Bisnis.com, JAKARTA – Asosiasi Pertekstilan Indonesia (API) meminta pemerintah mengacu pada Undang-undang N0.32/2009 tentang Perlindungan dan Pengelolaan Lingkungan dalam melakukan penegakan hukum bagi industri di sepanjang Daerah Aliran Sungai (DAS) Citarum.
Ernovian G Ismy, Sekretaris Jenderal API menuturkan, terdapat lima kategori perusahaan yang beroperasi di sepanjang DAS Citarum yang meliputi, pertama tidak memiliki izin dan tidak memiliki instalasi pengolahan air limbah (IPAL), kedua memiliki izin tetapi tidak memiliki IPAL atau sebaliknya, ketiga memiliki izin dan IPAL namun memiliki bypass tidak melalui IPAL.
Sementara itu, kategori keempat adalah memiliki IPAL dan Izin, beroperasi penuh 7x24 jam, namun hasilnya fluktuatif ketika diuji. Sedangkan kategori kelima memiliki IPAL yang beroperasi penuh dan bisa melakukan recycle.
“Untuk kategori satu sampai ketiga memang harus ditindak tegas, tapi yang keempat dan kelima pemerintah jangan samakan dengan kesatu sampai ketiga,” kata Ernovian, Selasa (24/7/2018).
Surat rekomendasi bernomor 038/API/III/2018 ini ini sudah dikirimkan ke Menteri LHK Siti Nurbaya semenjak beberapa bulan lalu.
Dia mengatakan berdasarkan Undang-undang Lingkungan Hdup, untuk melakukan sebuah tindakan dan menjatuhkan sanksi kepada industri pemerintah harus terlebih dahulu melakukan sejumlah langkah seperti pemeriksaan oleh pihak ketiga yang telah diakreditasi oleh pemerintah, melakukan teguran kepada perusahaan jika ada kesalahan yang dilakukan setelah uji laboratorium. Setelah ini semua dipenuhi dan perusahaan masih tidak patuh baru dilakukan tindakan hukum.
“Untuk parameter industri tekstil dan produk tekstil adalah Peraturan Menteri Lingkungan Hidup RI No. 5/2015 tetang baku mutu air limbah, lampiran XLII tentang baku mutu limbah bagi usaha dan atau kegiatan industri tekstil,” katanya.
Dengan melakukan kategorisasi perusahaan ini, Ernovian mengharapkan langkah pemerintah lebih terarah dan berperan sebagai pembina perusahaan termasuk mendorong terjadinya pembenahan.

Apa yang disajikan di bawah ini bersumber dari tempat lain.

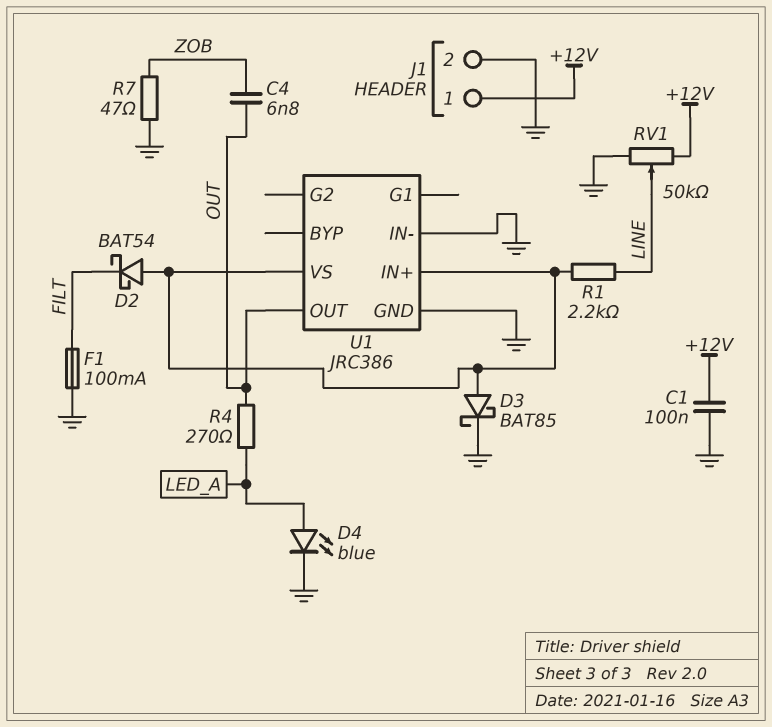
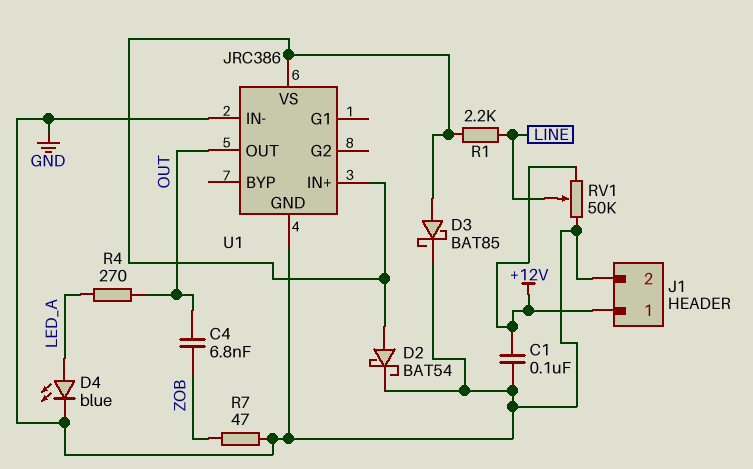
D2: schottky BAT54 (A U1/IN+, K FILT) -> schottky BAT54 (A U1/IN+, K GND)
F1: 100mA (FILT, GND) -> none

Untuk itu ketegasan standar yang ditetapkan sendiri oleh pemerintah harus dipenuhi bersama. Baik oleh tim penguji yang ditunjuk pemerintah maupun bagi industri sebagai acuan.
“Standarisasi ini diperlukan untuk memberi arah dan sebagai petunjuk teknis dalam operasional, sehingga kontinuitasnya akan berjalan optimal, dengan menunjuk beberapa laboratorium penguji yang kredible dan akuntable,” katanya.
Selain itu, dia mengharapkan setiap perubahan, baik masa berlaku maupun status perijinan, nama perusahaan, jasa pengolahan limbah (fly ash, bottom ash, sludge) agar di upload di Website KemenLHK.
“Sehingga transparansi dan konsekuensi hukum tidak terjadi terhadap pengguna jasa,” katanya.